The buffet had looked good to Tiffany -- barbecued baby back ribs,
chicken parts, and fish, as well as a salad bar. "I'll just have the
salad bar," she found herself saying. Inside she was almost in tears
again at this pettiness, at being denied even the simple animal pleasure
of a good pig-out.
"Anything else to drink?" the waitress asked. "We've got a lager
and an ale from the microbrewery next door."
"I'll have a Corona," said Jim, and Tiffany wanted to cringe.
"Ma'am?" asked the waitress.
Tiffany wanted to try the ale. "A Perrier," she said.
It was the top of the seventh, and the home team was down seven
runs to two; their best relief pitcher had injured his shoulder the other
night and couldn't play. "Tiff, you wanna go?" asked Jim.
Tiffany was bored, but she was hoping that the longer she delayed,
the less likely Jim would be to want sex. "Let's stay," she said, the
superficial baseball fan agreeing with her inner self.
"Okay," said Jim, not completely happy. A vendor came by and
Jim bought a beer and some peanuts; "You want anything?" Jim asked Tiffany?

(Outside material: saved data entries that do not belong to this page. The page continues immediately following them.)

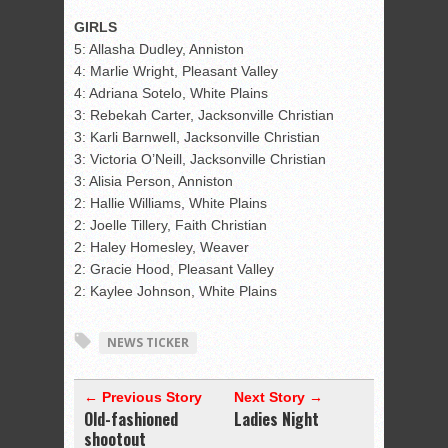
GIRLS
5: Allasha Dudley, Anniston
4: Marlie Wright, Pleasant Valley
4: Adriana Sotelo, White Plains
3: Rebekah Carter, Jacksonville Christian
3: Karli Barnwell, Jacksonville Christian
3: Victoria O’Neill, Jacksonville Christian
3: Alisia Person, Anniston
2: Hallie Williams, White Plains
2: Joelle Tillery, Faith Christian
2: Haley Homesley, Weaver
2: Gracie Hood, Pleasant Valley
2: Kaylee Johnson, White Plains
NEWS TICKER
← Previous Story
Next Story →
Old-fashioned
Ladies Night
shootout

She wanted a beer, even the third-rate swill served at the ballpark, but
shook her head.
The seventh inning stretch came. Jim didn't join in the singing
of "Take me out to the ball game," but Tiffany did, cringing when she heard
her breathy voice scream out the words, far off key.

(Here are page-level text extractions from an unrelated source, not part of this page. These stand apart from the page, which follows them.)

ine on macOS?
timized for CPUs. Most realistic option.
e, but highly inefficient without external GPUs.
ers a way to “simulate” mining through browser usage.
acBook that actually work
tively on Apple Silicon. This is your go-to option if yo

In the end, the home team made a comeback but still lost. As they
came to Jim's car, Jim asked Tiffany, "Your place or mine?"
Take me home and then get out of my life forever, thought Tiffany,
but she said, "Mine, of course." They got in.
"Was it good for you last time?" asked Jim, starting the car.
Jesus, thought Tiffany, it was awful. "You surprised me a little
at first," she said with that annoying squeal she hated, "but it was great!"
"I've got some neat toys in the trunk," he said. "Wanna try them
out tonight?"
Mindless asshole, she thought, always going with the fads. Bondage
crap. What a little shit he is! "Toys?" she said, in exaggerated mock-
innocent tones that made it clear that she knew exactly what he meant.
"Nice toys for pretty little girls," he said, leering at her and
narrowly avoiding a badly-parked car.
A whole night of that bullshit, she thought. And he'll want to do
it again, and I bet I'll act as if I do too. Oh, God. "Oooh!" she said,
and, giggling, put her left hand to his crotch.